The Life Aquatic with Steve Zissou
Year: | 2005 |
Director: | Wes Anderson |
Writer: | Wes Anderson/Noah Baumbach |
Cast: | Bill Murray, Cate Blanchett, Owen Wilson, Willem Dafoe, Anjelica Huston, Jeff Goldblum, Noah Taylor, Michael Gambon |
The Royal Tenenbaums bordered on self-important drivel, not at all funny and not in the least interesting. What Anderson and Wilson are good at is coming up with unexpected characters (of the sort usually referred to as quirky).
But they always edge too close to elitism, to saying to a large section of their audience 'This isn't a Hollywood comedy so we wouldn't expect you to understand it'.
The Life Aquatic is just as good at coming up with characters we've never seen before – in particular the washed up, cynicism-sozzled documentary maker and adventurer Steve Zissou, a role that must have been written with Bill Murray in mind the same as Bob from Lost in Translation was.

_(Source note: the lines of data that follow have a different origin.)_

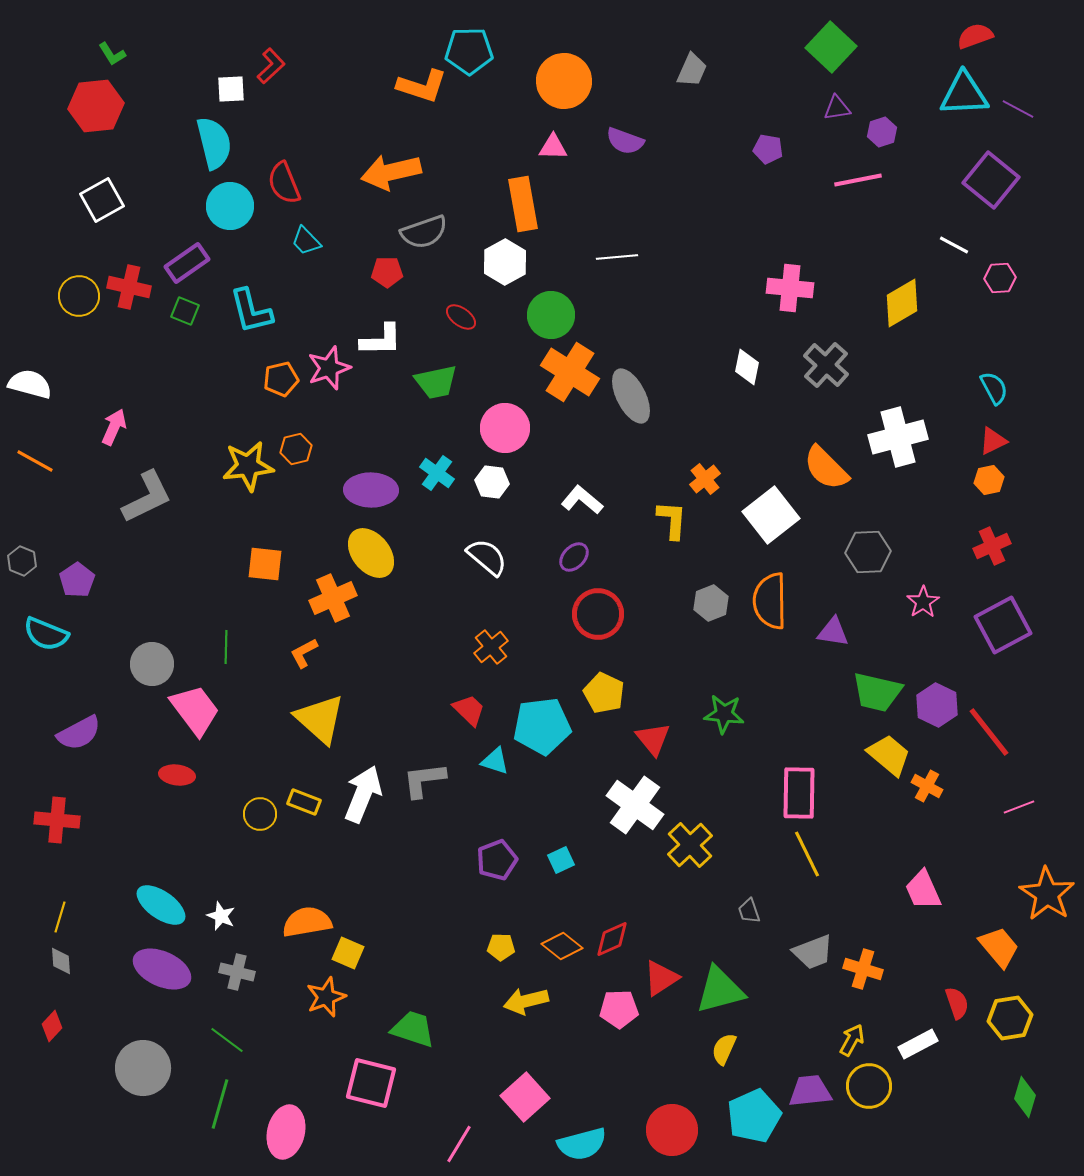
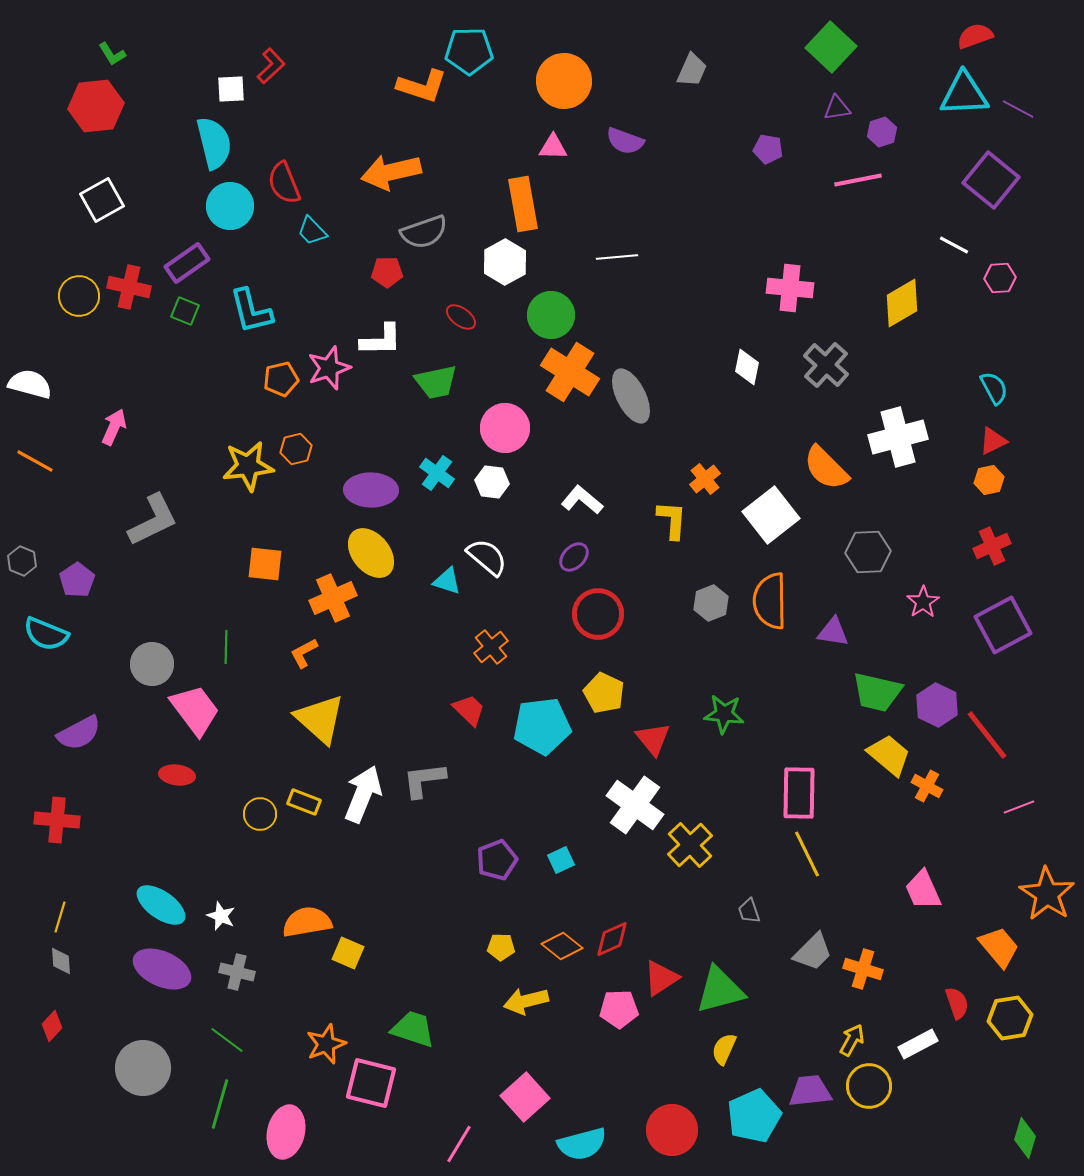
cyan trapezoid at (306, 241): moved 6 px right, 10 px up
gray L-shape at (147, 497): moved 6 px right, 23 px down
red line at (989, 732): moved 2 px left, 3 px down
cyan triangle at (495, 761): moved 48 px left, 180 px up
gray trapezoid at (813, 952): rotated 24 degrees counterclockwise
orange star at (326, 997): moved 47 px down
green diamond at (1025, 1097): moved 41 px down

But this time Anderson reigns in the holier-than-thou and isn't afraid to actually make you laugh. Some of the humour is still more Proust than Jim Carrey, but even the laughs that are visceral are rooted in the off centre story Life Aquatic crafts throughout. The beauty of a Wes Anderson film is that you never who what will happen or who'll do what, much like life and the polar opposite to the average templated Hollydcomedy.

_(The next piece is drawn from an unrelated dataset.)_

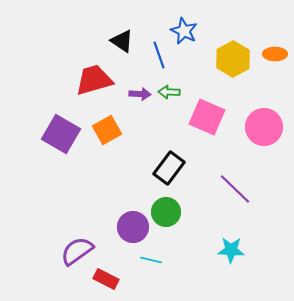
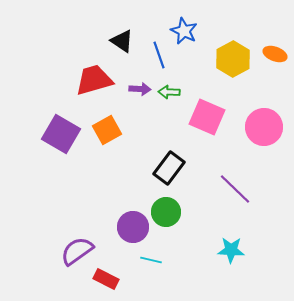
orange ellipse: rotated 20 degrees clockwise
purple arrow: moved 5 px up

Zissou leads a ramshackle team of divers, film technicians and crew and his latest exploit is to find and kill the giant mythical shark that ate his partner and best friend on their last voyage.
His films are tawdry and cheesy, his career is spiralling downward, a young pilot (Wilson) might be his son, things are getting harder with his estranged wife (Huston) and a reporter (Blanchett) doing what he hoped was a puff piece on him is asking uncomfortable questions.
That's the background of the story, but it doesn't strictly describe what it's about. That will be something different to everyone who watches it (another triumph to Anderson's credit in not narrowing the narrative band to lead a docile audience down a path of his design).
Murray is as much a gem as he's been since the days of Meatballs and Stripes, and in his current glory, I feel vindicated in him being one of my favourite actors for the last twenty years.
Everyone else lives up to the film, but it's the script and direction that lead the way.